Informant’s mom: “No, or the electric chair, or what?”

Informant: “Getting your head chopped off.”

Informant’s mom: “I don’t know, I wouldn’t do the pill, because I would think that I might have a chance to escape. So I wouldn’t do that.”

Informant: “Alright, well, he picked the pill, but if he would’ve picked the electric chair, he wouldn’t’ve died, because remember at the beginning, I said there was no power.”

Informant’s mom: “Ohhhhh (laughs).”

 

The informant, a sophomore in high school, told this to her mother. She says that she learned this from a classmate in second grade. The riddle doesn’t seem to be that clever, but I think it was probably very clever for second graders once they knew the right answer. It probably amused them while also skirting around the taboo of death and violence at such a young age. While effectively harmless, it was fun for young children to sort of trick one another.

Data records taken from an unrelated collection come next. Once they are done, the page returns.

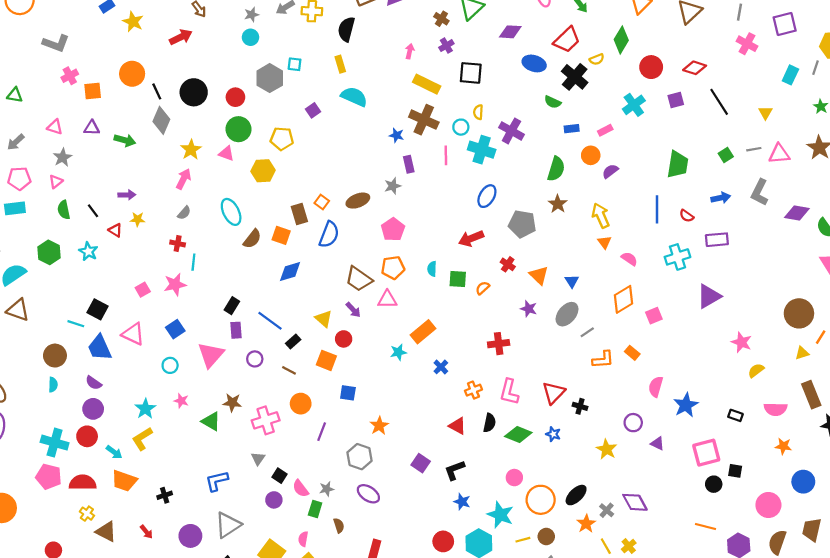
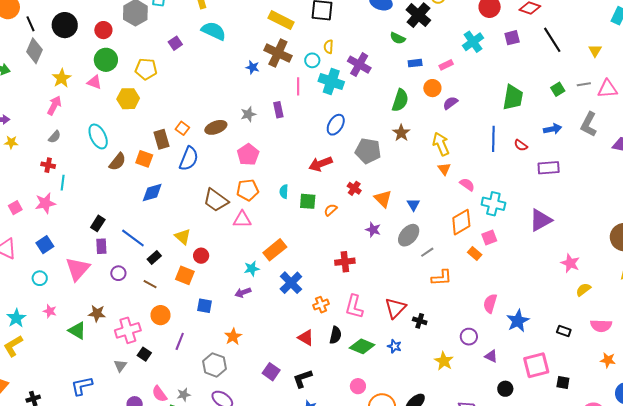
purple rectangle: (409, 164) -> (278, 110), moved
cyan cross: (677, 257) -> (493, 204), moved, turned 30
purple arrow: (353, 310) -> (243, 292), moved, turned 112
orange rectangle: (632, 353) -> (475, 253), moved
blue cross: (441, 367) -> (291, 283), size x1.6
black square: (280, 476) -> (144, 354), moved
black circle: (714, 484) -> (505, 389), moved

Knock Knocks and Armless Timmy

Nationality: Caucasian
Age: 20
Occupation: Student
Residence: Los Angeles, CA
Performance Date: 4/03/15
Primary Language: English

Informant: Why did Timmy fall off the swing?

Collector: Why?

Informant: Because he had no arms.

Collector: Oh and then the “Knock knock. Who’s there? Not Timmy!”

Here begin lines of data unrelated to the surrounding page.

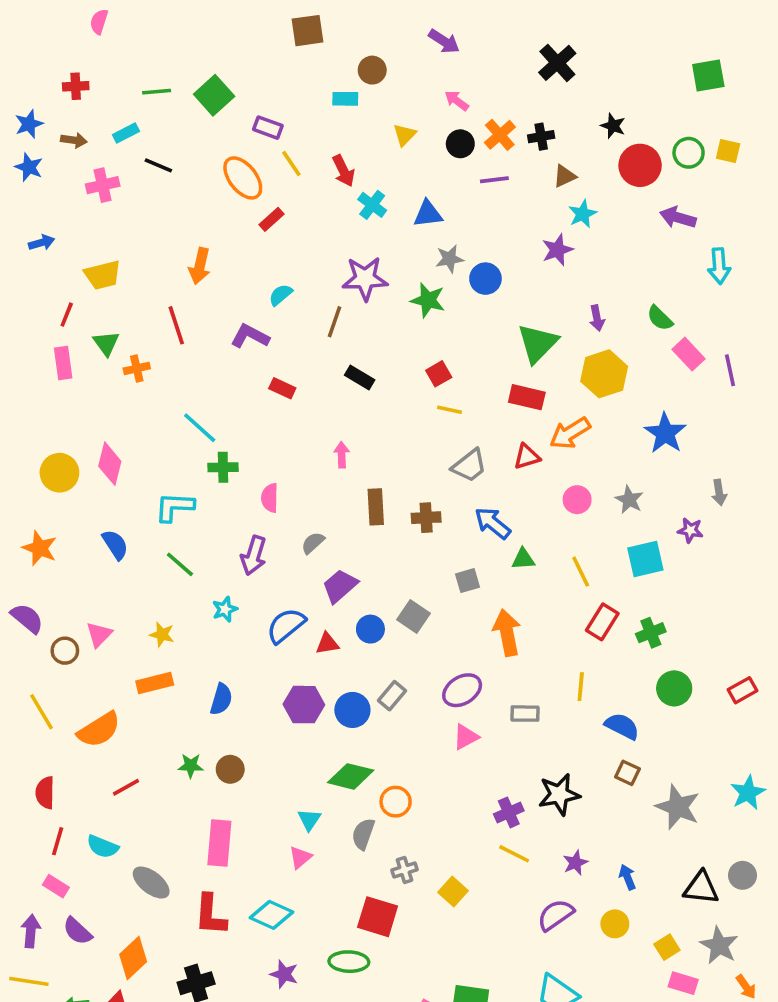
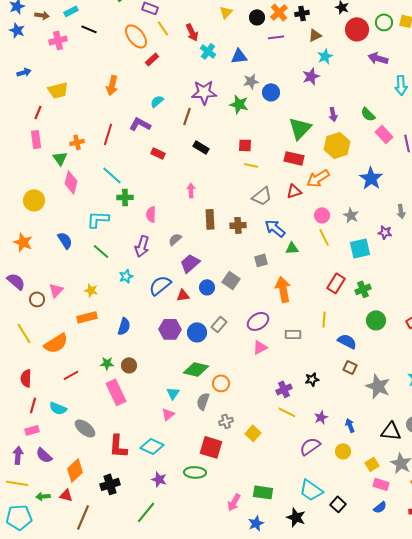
red line: (176, 325) -> (108, 134), moved, turned 35
green triangle: (106, 343) -> (60, 158), moved
red square: (439, 374) -> (245, 145), turned 32
pink diamond: (110, 464) -> (71, 182), moved
yellow line: (581, 572) -> (324, 237), moved
black star: (559, 794) -> (312, 379), size x0.6
pink rectangle: (219, 843) -> (116, 392), moved, turned -30
pink rectangle: (56, 886) -> (32, 430), turned -48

Informant: Yeah! Also, say “knock knock.”

Collector: Knock knock.

Informant: Who’s there?

Collector: Who? Oh wait, what? Oh!

Informant: Yeah! That one’s just awkward.

Collector’s Notes: In class, we learned about the growing popularity of anti-jokes, and I think is probably the most common one I’ve heard.  It was cool how the Informant and I were able to add to the joke together and make it a two-sided joke.  It’s interesting that this particular joke, always a swing and always Timmy, is also almost always followed up with the knock-knock anti-joke.  It’s like it’s two-parted.  A young child with no arms is not funny at all, but I think it is a way that we address serious things with humor.  The fact that someone without arms can’t do all of the everyday things that we do is really sad and hard for some people to talk about without it becoming awkward.  This jokes eases some of that tension.

A type of riddle we talked about in class was the “catch” riddle, in which you trick someone into saying the wrong thing.  Most times, it’s supposed to insinuate something inappropriate.  An example that I know off-hand is “What’s brown and sticky?” which makes it seem like the person is supposed to say “Poop,” when actually, the answer is “a stick.”  The Informant’s second joke reminded me of that.  It tricks the person being told to joke into saying something that they’re not supposed to say, therefore putting them in the awkward position of suddenly becoming the joke-teller instead of receiver.